IN solving a problem that at the time was thought to be insurmountable, and in the adaptability of its principles to the successful overcoming of apparently insuperable difficulties subsequently arising in other lines of work, this invention is one of the most remarkable of the many that Edison has made in his long career as an inventor.
The object primarily sought to be accomplished was the repeating of telegraphic signals from a distance without the aid of a galvanometer or an electromagnetic relay, to overcome the claims of the Page patent referred to in the preceding narrative. This object was achieved in the device described in Edison's basic patent No. 158,787, issued January 19, 1875, by the substitution of friction and antifriction for the presence and absence of magnetism in a regulation relay.

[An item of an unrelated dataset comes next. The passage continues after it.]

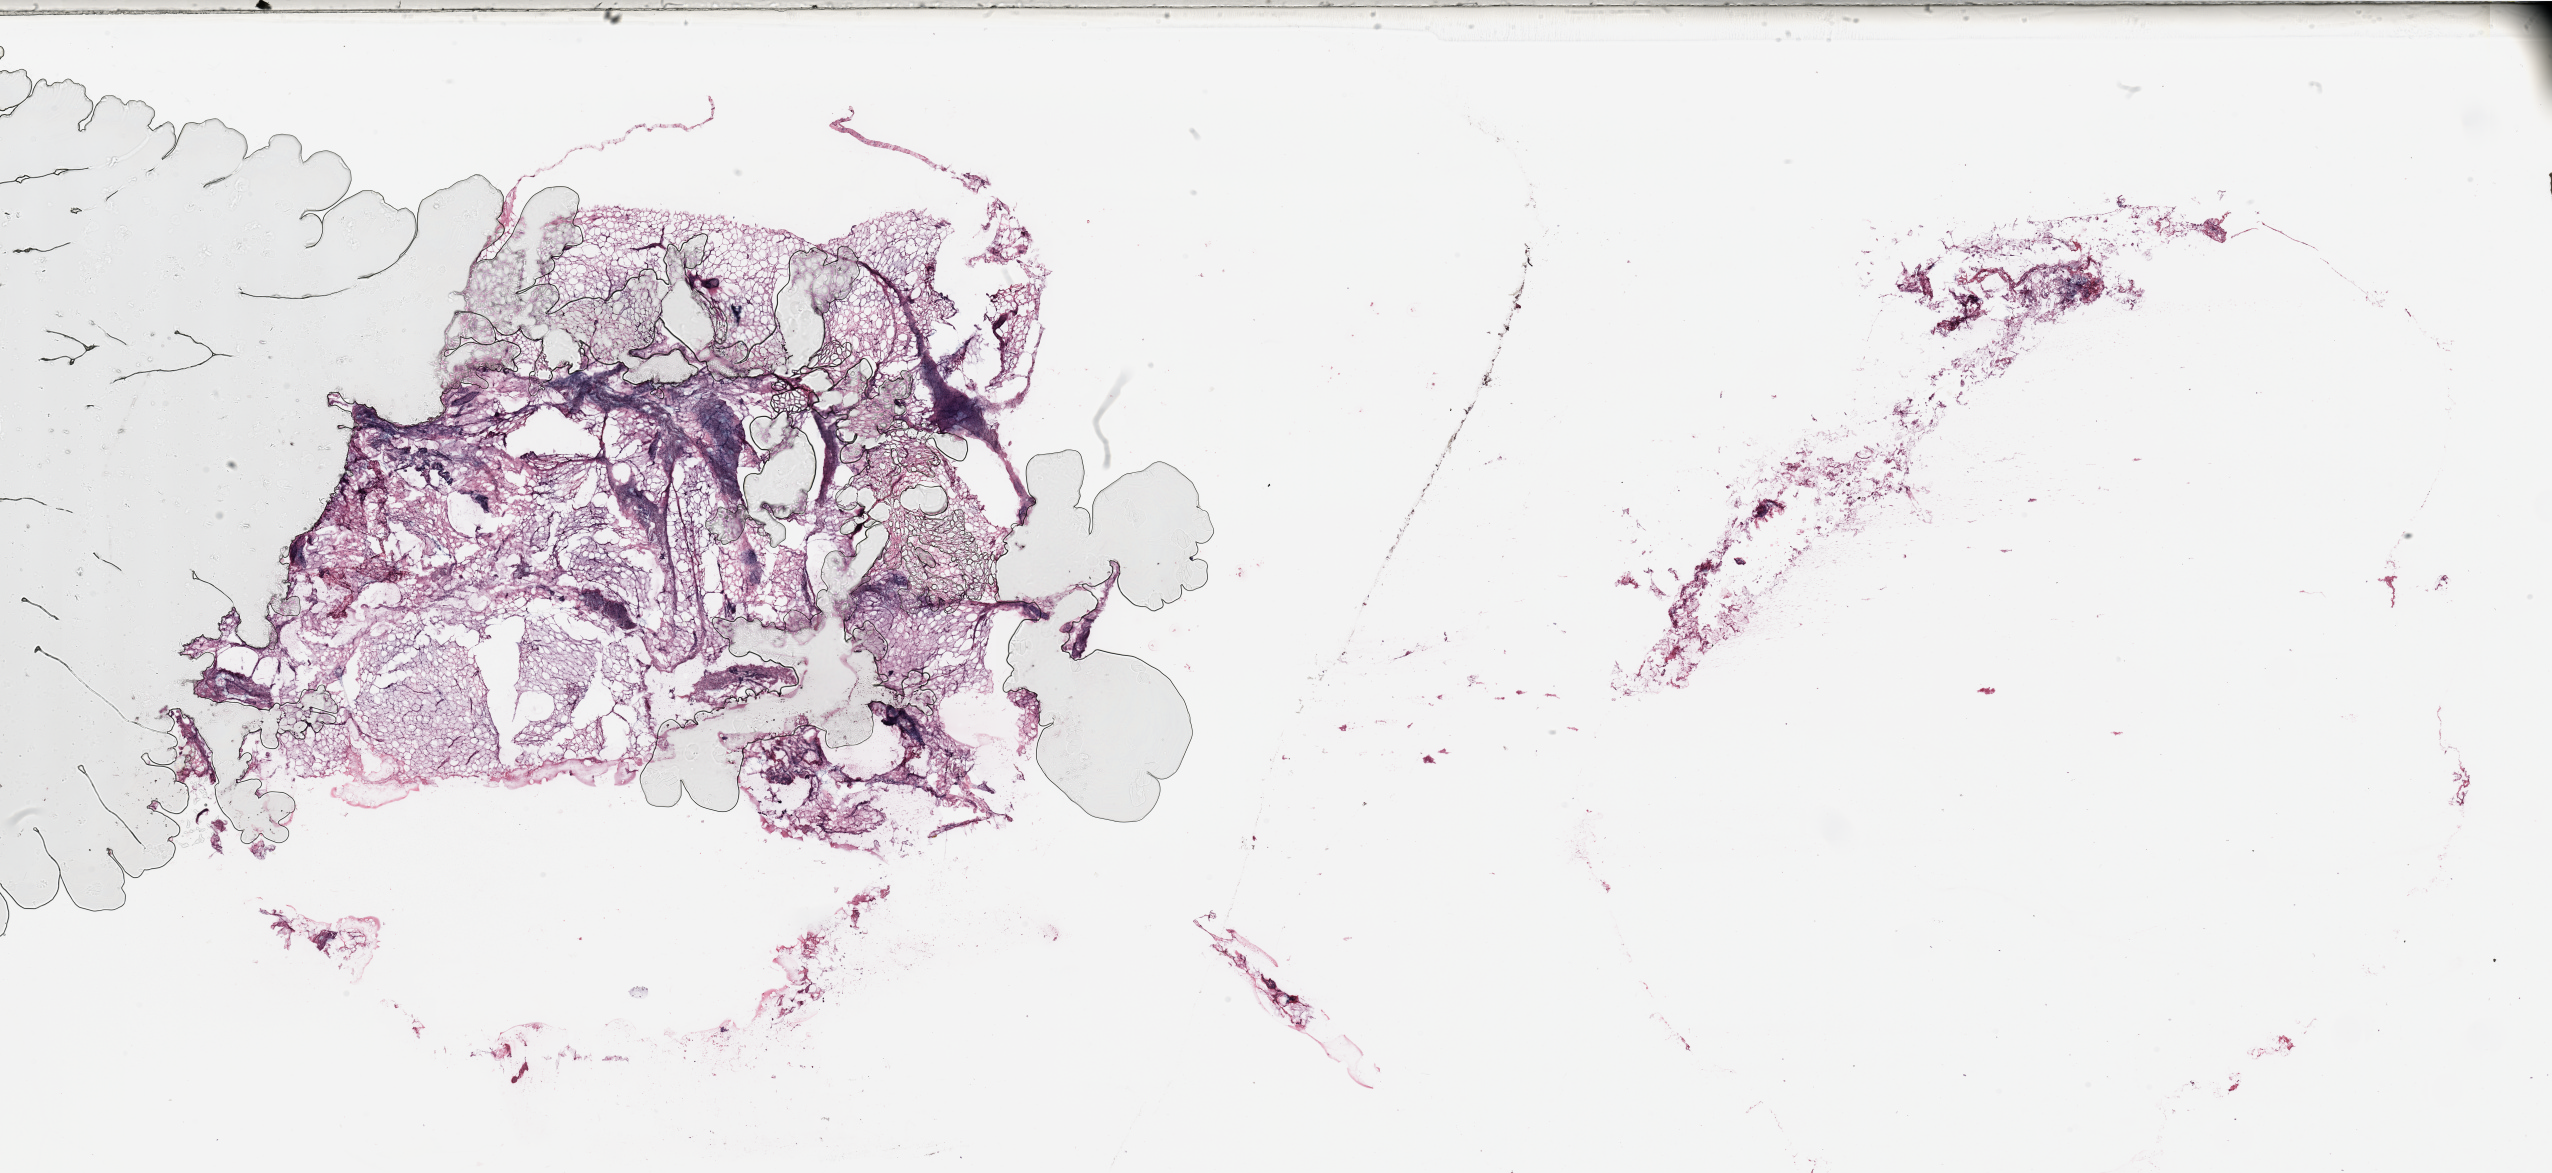
Whole-slide histology image, H&E-stained, whole scanned area (about 40.4 x 18.6 mm) shown as a low-resolution overview. Breast, tumour tissue. 64-year-old female patient.
AJCC pathologic stage: IIIA. Diagnosis: Infiltrating duct carcinoma, NOS.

It may be observed, parenthetically, for the benefit of the lay reader, that in telegraphy the device known as the relay is a receiving instrument containing an electromagnet adapted to respond to the weak line-current. Its armature moves in accordance with electrical impulses, or signals, transmitted from a distance, and, in so responding, operates mechanically to alternately close and open a separate local circuit in which there is a sounder and a powerful battery. When used for true relaying purposes the signals received from a distance are in turn repeated over the next section of the line, the powerful local battery furnishing current for this purpose. As this causes a loud repetition of the original signals, it will be seen that relaying is an economic method of extending a telegraph circuit beyond the natural limits of its battery power.